ASSIGNED TASK >>
For the data that follows, report how many lines contain the word "Bootstrap", and nothing else.

(Source texts of formatted documents)
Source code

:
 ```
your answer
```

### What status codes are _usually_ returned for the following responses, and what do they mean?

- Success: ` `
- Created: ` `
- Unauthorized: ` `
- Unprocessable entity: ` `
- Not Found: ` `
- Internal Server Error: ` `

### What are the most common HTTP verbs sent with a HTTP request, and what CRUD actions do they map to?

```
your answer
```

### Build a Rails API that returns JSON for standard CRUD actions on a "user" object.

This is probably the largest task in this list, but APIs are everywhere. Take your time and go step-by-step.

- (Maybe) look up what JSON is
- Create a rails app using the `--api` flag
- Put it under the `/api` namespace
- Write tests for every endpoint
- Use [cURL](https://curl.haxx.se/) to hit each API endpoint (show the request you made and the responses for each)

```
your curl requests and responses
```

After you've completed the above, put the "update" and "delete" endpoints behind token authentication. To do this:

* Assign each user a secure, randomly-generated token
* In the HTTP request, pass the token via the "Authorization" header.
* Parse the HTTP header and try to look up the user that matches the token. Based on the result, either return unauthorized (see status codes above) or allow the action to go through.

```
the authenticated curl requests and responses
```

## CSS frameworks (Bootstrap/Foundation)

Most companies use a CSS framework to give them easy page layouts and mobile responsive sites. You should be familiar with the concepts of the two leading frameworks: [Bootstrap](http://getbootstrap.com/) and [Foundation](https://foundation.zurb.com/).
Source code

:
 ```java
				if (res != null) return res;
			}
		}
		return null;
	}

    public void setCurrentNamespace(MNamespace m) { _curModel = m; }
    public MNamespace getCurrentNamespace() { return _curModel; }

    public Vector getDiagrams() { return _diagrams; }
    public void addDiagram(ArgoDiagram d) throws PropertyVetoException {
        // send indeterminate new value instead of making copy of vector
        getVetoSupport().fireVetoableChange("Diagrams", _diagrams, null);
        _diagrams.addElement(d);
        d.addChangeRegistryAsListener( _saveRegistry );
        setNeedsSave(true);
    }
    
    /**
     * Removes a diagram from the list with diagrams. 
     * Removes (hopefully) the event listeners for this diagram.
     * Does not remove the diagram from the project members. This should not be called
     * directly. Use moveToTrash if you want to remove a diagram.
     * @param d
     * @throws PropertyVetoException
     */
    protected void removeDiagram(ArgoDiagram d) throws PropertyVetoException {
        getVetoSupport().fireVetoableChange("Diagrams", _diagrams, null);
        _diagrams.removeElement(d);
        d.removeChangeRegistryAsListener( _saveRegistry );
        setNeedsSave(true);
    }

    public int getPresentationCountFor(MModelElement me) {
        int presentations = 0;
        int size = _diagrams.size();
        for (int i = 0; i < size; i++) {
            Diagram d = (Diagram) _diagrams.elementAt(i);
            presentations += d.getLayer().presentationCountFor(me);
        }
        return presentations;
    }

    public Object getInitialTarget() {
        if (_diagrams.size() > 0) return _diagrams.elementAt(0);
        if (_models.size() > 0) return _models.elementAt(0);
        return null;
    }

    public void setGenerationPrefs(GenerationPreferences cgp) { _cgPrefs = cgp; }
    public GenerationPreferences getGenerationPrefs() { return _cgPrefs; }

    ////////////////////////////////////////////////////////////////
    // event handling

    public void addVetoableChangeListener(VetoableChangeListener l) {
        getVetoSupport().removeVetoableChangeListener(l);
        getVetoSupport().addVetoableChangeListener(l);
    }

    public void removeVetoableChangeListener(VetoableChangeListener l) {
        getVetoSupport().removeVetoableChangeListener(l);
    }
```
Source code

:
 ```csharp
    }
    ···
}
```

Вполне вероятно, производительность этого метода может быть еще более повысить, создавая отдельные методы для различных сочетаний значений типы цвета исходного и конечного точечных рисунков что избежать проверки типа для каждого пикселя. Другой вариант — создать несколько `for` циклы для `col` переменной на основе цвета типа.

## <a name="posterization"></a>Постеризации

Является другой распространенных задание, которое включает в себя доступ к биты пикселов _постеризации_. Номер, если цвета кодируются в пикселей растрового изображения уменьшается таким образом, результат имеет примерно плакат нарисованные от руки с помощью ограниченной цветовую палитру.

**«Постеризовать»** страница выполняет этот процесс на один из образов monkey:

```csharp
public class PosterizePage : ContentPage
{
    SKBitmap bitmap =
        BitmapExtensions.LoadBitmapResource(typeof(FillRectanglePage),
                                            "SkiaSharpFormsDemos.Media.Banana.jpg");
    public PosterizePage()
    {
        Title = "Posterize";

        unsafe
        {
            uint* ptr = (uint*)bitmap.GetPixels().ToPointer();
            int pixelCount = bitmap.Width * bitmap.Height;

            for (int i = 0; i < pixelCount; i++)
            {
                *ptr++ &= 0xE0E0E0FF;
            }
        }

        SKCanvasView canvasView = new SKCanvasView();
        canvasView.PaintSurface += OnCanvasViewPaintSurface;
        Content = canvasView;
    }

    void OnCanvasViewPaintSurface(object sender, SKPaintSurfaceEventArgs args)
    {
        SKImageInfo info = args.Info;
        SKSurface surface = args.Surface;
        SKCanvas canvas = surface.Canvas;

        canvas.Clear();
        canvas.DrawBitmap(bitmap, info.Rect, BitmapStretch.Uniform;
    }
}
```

RESPONSE TO THE EXERCISE >>
2